(Data entries)
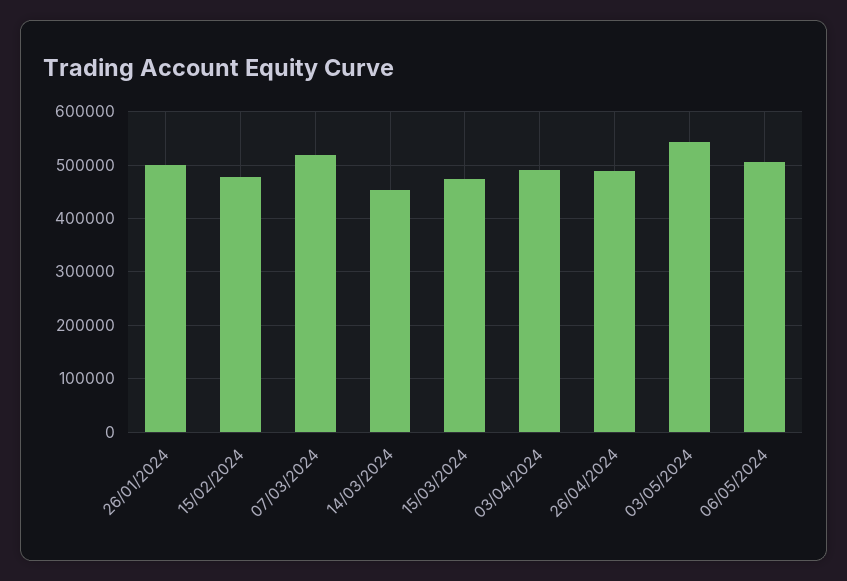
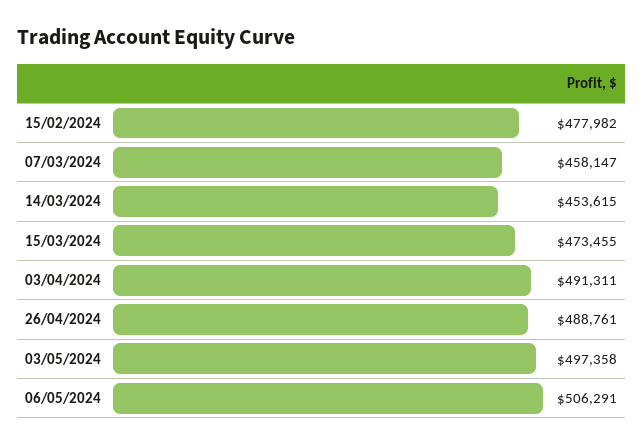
26/01/2024: 500000 -> none
07/03/2024: 520000 -> 458147
03/05/2024: 540000 -> 497358

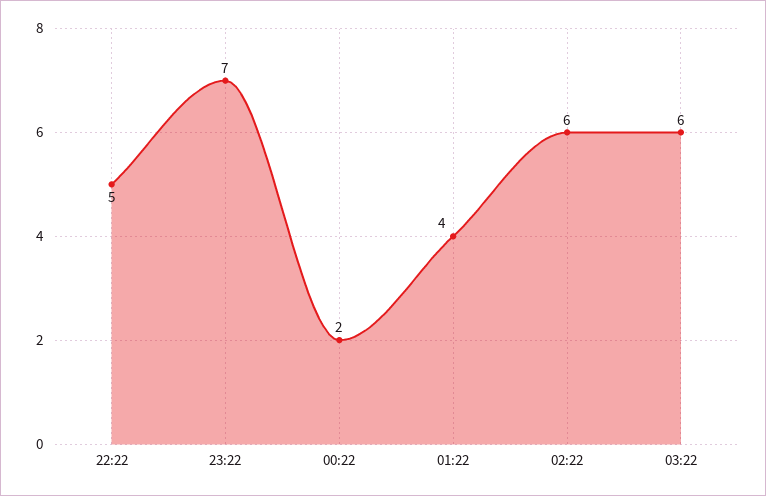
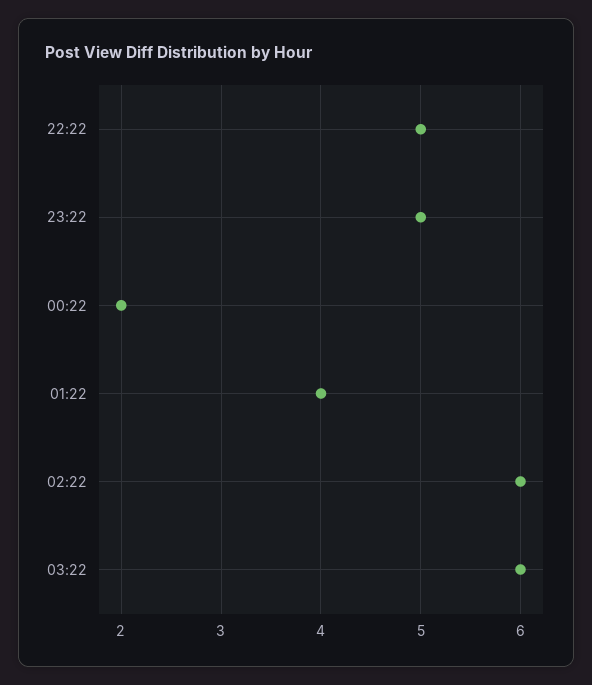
23:22: 7 -> 5

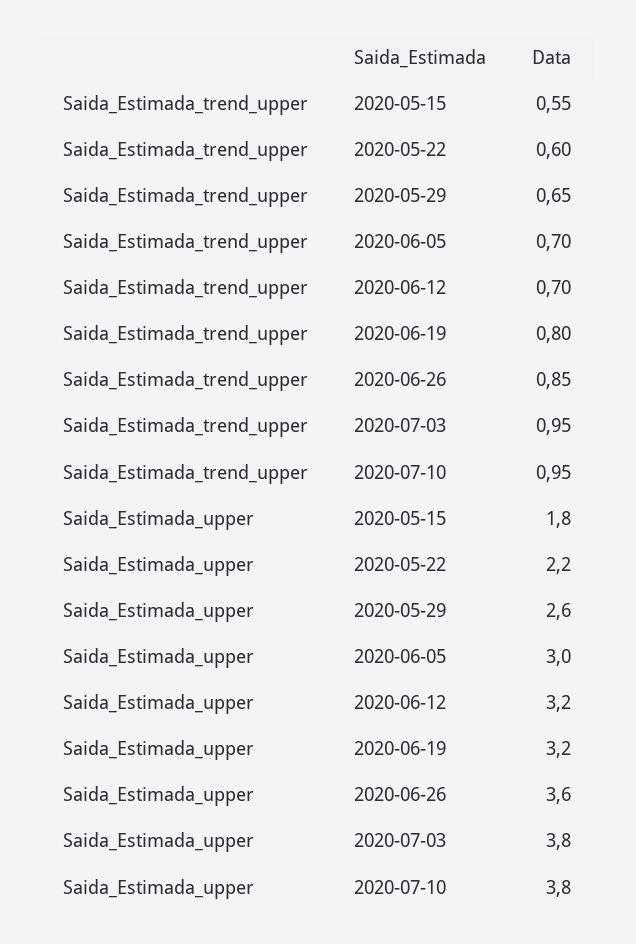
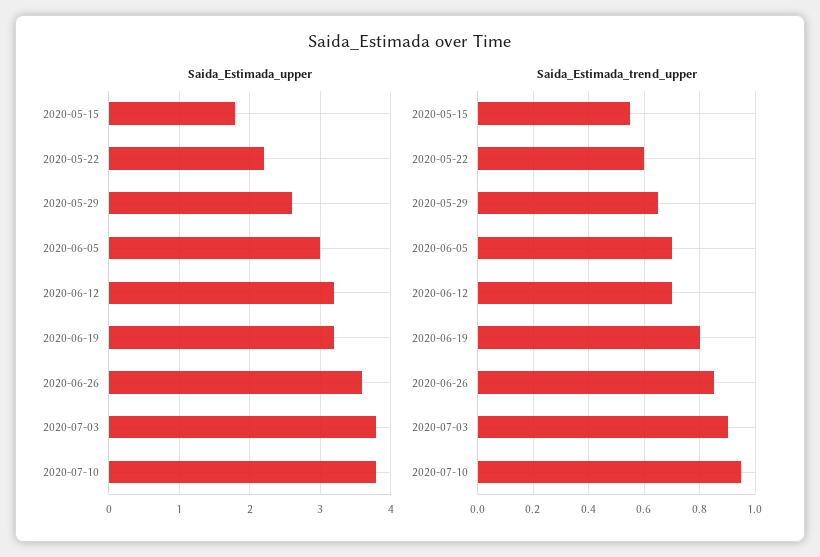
Saida_Estimada_trend_upper, 2020-07-03: 0.95 -> 0.9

## Problem
Your copy of the entries above must be exact and must not include pictures.

## Answer to the exercise
26/01/2024: 500000 -> none
07/03/2024: 520000 -> 458147
03/05/2024: 540000 -> 497358

23:22: 7 -> 5

Saida_Estimada_trend_upper, 2020-07-03: 0.95 -> 0.9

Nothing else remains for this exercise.